U.S. cities have a wealth of 20th century signage that mirrors their once flourishing economy and the optimism that came with it. With this in mind here’s some alternative ‘hot metal’ type on buildings from my first few days back in the USA.

Firstly, a typical Brooklyn stainless steel and neon restaurant sign still intact on Court Street, just a block from where I saw Mr. F-J with his coffee. A few of these remain but are disappearing as the older Brooklyn businesses close down and are replaced by new retailers, most often with cheap aluminum and plastic 3-D backlit lettering, a poor replacement both materially and aesthetically. The new digitally produced signage won’t last or age as well as this beauty.

Day two in Chicago. On Michigan Avenue outside the 100 story John Hancock Center is an artist’s own revival of a celebrated artwork: Robert Indiana’s iconic Pop type sculpture ‘LOVE’ is retooled as ‘HOPE’ for the Illinois senator who became the first black President of The United States. It’s a solid piece of stainless Clarendon that harks back to the optimism of the late ‘60s and the gains made in the Civil Rights era coming to fruition a generation later.

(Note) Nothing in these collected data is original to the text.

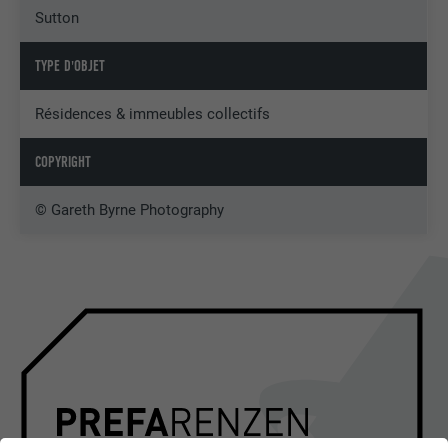
Sutton
TYPE D'OBJET
Résidences & immeubles collectifs
COPYRIGHT
© Gareth Byrne Photography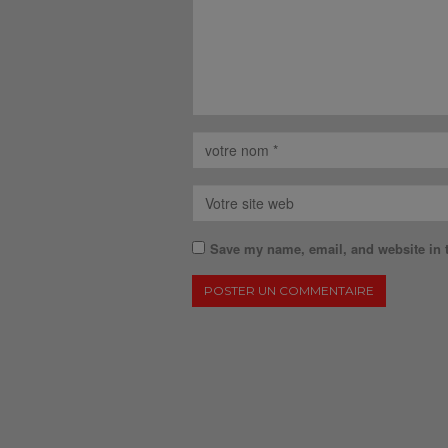
Save my name, email, and website in t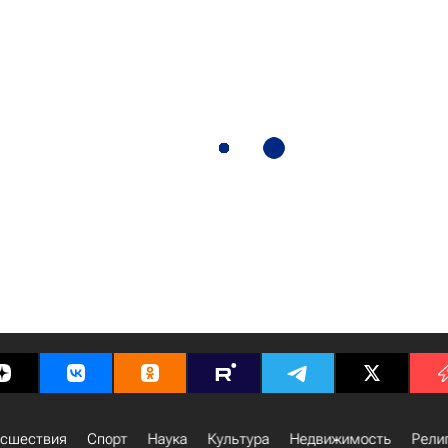
сшествия
Спорт
Наука
Культура
Недвижимость
Рели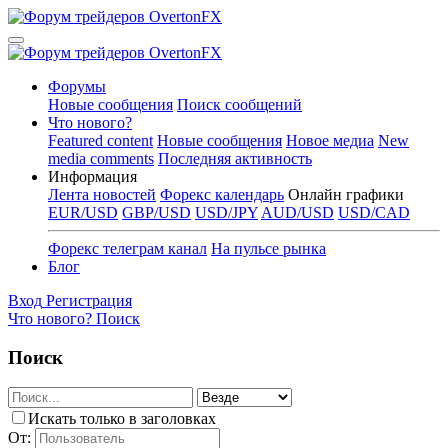
Форумы
Новые сообщения
Поиск сообщений
Что нового?
Featured content
Новые сообщения
Новое медиа
New
media comments
Последняя активность
Информация
Лента новостей
Форекс календарь
Онлайн графики
EUR/USD
GBP/USD
USD/JPY
AUD/USD
USD/CAD
Форекс телеграм канал
На пульсе рынка
Блог
Вход
Регистрация
Что нового?
Поиск
Поиск
Искать только в заголовках
От: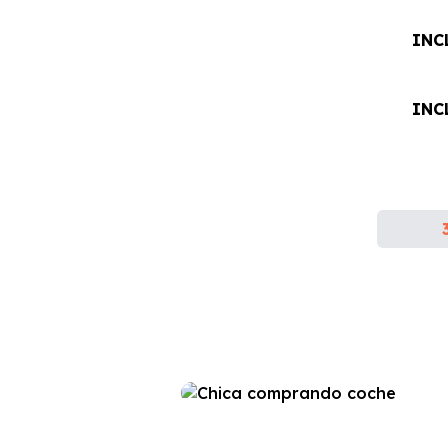
INC
INC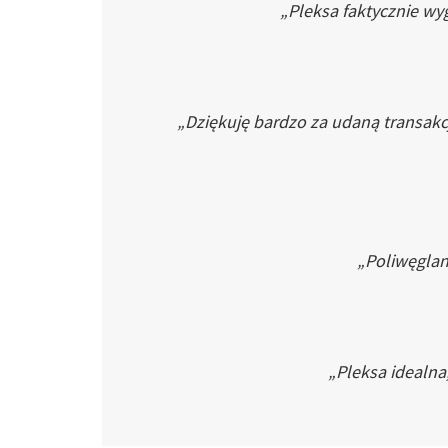
„Pleksa faktycznie wyg
„Dziękuję bardzo za udaną transakc
„Poliwęglan 
„Pleksa idealna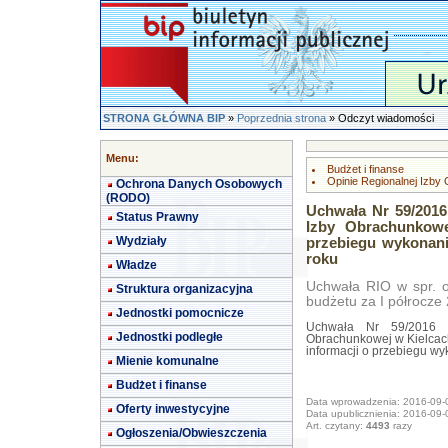
STRONA GŁÓWNA BIP
»
Poprzednia strona
» Odczyt wiadomości
Menu:
Budżet i finanse
Opinie Regionalnej Izby
Ochrona Danych Osobowych
(RODO)
Uchwała Nr 59/2016
Status Prawny
Izby Obrachunkowe
Wydziały
przebiegu wykonani
roku
Władze
Uchwała RIO w spr. op
Struktura organizacyjna
budżetu za I półrocze 
Jednostki pomocnicze
Uchwała Nr 59/2016 I
Jednostki podległe
Obrachunkowej w Kielcach
informacji o przebiegu wy
Mienie komunalne
Budżet i finanse
Data wprowadzenia: 2016-09-
Oferty inwestycyjne
Data upublicznienia: 2016-09-
Art. czytany:
4493
razy
Ogłoszenia/Obwieszczenia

Two blocks down towards the water from the Indiana I found this is on a historically listed building next to Mies van der Rohe’s celebrated 910 Lake Shore Drive apartments (more on that shortly). The ‘look and feel’ an early 20th century revivalism itself, with the spare palette of the brass non-lining Garamond numerals against the black lacquered wood a lovely balance between ornament and restraint, which leads us next door to…

…910 Lake Shore Drive. This is one of a cluster of Miesian apartment buildings on the shores of Lake Michigan in Chicago. They are his first completed high-rise buildings and are still a high water mark of modernist reduction and a sublime expression of his ‘less is more’ dictum. The use of Futura in a metallic mirror treatment with a subtle colour refracting quality is an apt compliment to this German modernist’s architecture. Low key but considered with everything in it’s right place.